Nine days after the clothes incident Abraham was starting to look very similar to everybody else. The clothes were of good quality but the camp quickly degraded them into no more than expensive rags, so he began to relax a little looking more like the others. This is when Heinrich appear again. He marched into the shed accompanied by four other soldiers all with submachine guns. This looked like the end.

Lighting a cigarette he very carefully held it between his fingers before drawing on it with a joyous indulgence, and to Abraham's terror Heinrich sauntered over. He wasn't looking up at the German officer. Concentration on the work in hand seemed to be the only way he could react. He was quite shocked to feel a friendly arm around his shoulder. Heinrich whispered in his ear. “They think I'm having a joke with you. They think you are giving me information. I'm going to make them think you're helping me, a German. Now laugh or die,” Heinrich said. Abraham laughed. It was very hollow.

Heinrich continued to have his arm around Abraham's shoulder. His cheek was almost touching the Jew's cheek. One of them smelt of expensive Paris aftershave and the other smelt disgusting. This didn't seem to put the officer off. He continued to stage mumble into Abraham's ear, then, much to his surprise, he reeled back in a roar of laughter saying to a startled audience, “That's really funny. I didn't know you Jews could be so amusing.”

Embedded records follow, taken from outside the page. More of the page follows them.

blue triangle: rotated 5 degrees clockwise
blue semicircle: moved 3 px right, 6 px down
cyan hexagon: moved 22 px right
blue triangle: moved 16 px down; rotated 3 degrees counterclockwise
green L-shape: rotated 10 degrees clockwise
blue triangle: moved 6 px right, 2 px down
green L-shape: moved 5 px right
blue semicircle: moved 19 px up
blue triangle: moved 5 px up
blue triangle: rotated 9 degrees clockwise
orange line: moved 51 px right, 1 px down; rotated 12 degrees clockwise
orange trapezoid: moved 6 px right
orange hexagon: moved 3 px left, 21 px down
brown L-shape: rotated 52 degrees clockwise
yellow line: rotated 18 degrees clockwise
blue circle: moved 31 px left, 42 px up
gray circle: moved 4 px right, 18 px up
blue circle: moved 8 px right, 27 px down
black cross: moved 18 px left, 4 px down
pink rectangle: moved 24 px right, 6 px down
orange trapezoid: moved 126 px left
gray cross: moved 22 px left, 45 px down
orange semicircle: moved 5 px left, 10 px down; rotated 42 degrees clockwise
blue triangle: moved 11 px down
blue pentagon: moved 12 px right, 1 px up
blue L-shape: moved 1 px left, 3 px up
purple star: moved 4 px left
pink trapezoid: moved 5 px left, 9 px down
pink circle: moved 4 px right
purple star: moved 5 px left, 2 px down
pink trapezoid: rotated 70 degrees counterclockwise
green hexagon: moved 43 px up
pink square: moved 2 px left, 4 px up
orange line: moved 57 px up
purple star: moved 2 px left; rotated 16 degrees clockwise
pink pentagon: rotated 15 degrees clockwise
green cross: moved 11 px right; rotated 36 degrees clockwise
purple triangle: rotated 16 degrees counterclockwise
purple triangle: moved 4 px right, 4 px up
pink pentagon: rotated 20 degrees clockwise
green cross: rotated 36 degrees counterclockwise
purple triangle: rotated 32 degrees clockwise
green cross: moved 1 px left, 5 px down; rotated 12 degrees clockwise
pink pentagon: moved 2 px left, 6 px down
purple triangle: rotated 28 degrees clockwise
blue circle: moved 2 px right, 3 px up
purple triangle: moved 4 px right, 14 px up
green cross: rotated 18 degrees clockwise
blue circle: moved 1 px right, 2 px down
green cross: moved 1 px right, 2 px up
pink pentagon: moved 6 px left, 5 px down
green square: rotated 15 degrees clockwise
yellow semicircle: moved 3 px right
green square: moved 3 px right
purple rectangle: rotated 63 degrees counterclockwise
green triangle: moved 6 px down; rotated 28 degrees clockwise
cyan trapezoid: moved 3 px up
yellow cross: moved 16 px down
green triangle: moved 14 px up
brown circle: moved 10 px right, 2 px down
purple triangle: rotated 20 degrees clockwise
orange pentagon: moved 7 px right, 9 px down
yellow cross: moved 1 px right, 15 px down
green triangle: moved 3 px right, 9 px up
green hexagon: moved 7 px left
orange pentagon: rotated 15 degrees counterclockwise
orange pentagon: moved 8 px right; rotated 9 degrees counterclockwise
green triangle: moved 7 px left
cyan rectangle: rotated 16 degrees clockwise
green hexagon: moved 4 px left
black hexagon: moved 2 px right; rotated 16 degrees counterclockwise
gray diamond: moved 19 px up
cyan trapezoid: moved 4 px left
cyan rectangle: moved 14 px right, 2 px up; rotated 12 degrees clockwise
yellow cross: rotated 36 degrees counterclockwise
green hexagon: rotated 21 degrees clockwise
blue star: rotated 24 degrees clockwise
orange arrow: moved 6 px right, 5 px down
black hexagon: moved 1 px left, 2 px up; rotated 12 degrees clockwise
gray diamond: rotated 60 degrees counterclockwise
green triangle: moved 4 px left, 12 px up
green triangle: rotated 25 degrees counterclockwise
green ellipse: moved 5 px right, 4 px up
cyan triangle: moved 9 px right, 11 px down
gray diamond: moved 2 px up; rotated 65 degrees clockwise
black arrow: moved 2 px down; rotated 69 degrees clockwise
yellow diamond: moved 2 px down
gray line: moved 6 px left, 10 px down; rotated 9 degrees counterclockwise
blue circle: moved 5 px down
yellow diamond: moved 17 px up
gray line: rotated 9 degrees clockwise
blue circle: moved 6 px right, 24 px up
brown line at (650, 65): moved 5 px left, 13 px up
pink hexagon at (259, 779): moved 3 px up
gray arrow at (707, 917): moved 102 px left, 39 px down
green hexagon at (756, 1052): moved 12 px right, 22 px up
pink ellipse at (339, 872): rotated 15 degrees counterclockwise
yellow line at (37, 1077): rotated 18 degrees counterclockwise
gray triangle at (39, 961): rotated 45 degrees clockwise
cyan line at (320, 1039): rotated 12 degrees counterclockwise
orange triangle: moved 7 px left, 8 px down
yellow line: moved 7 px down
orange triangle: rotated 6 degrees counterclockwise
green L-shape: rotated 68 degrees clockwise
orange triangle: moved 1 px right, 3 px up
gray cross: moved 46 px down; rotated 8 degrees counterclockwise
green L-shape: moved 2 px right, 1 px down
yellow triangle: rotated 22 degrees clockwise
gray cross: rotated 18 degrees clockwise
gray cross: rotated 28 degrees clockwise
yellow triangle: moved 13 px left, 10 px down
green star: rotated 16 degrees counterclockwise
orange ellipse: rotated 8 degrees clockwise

Heinrich pointed to a man in the far corner whose name was Benjamin. Heinrich ordered the guards to take him outside and shoot him immediately. The orders were carried out with the old accountant screaming all the way through the door and out into the yard beyond. He put up a good fight. He was kicking, gouging and clawing at anything he could, fearing not death but going out without a struggle. Seconds later there was a roar of machine gun fire, then silence.

“Good man. Thank you for the information,” Heinrich said, still smiling. He then left the accounting shed to a silence that terrified Abraham. Benjamin had been one of those who understood.

The SS sergeant who had been overlooking the accountants was also summoned out of the room leaving only the prisoners. Abraham was berated by many for being an informer, a filthy quisling who was on the take. A few of the others defended Abraham knowing the Nazi's game. The sergeant was watching everything through a spy hole and he could see who was defending Abraham against the hostile reaction of several inmates. These men would be eliminated next leaving this particular Jewish man an isolated island almost certain to die at the hands of his own people.

No matter what he said he was the one in good clothes, the man who had blatantly condemned another. Some of the other accountants continued defending him. This wouldn't last, because two days later Heinrich appeared again producing much the same stage act as before, this time picking another of Abraham's allies. He wasn't shot outside the shed like the other man. No, he disappeared, until one of the others reported seeing him lying dead next to the electric fence. He'd been badly tortured to the point where he might have thrown himself on the fence to finish it. His other supporters melted away frightened of being eliminated, and now no one would protest his innocence!

Two days later he remained alive, and there were no visits from the officer to the accounting shed. There could be no possible relaxation because he knew if the Jews didn't kill him, Heinrich would! On the third day Heinrich came to him with the same act as before this time whispering the good news and of course the bad news. “The armies are only two days away at the most. I'm going to leave this dreadful camp very soon. Tomorrow, if you're still alive, I will kill you myself. I'm not going to waste ammunition. I'm going to beat you to death, very, very slowly!” He whispered all these words into Abraham's ear. After this he pointed at another unfortunate, even slapping Abraham on the shoulder saying loudly, “Good, very good!”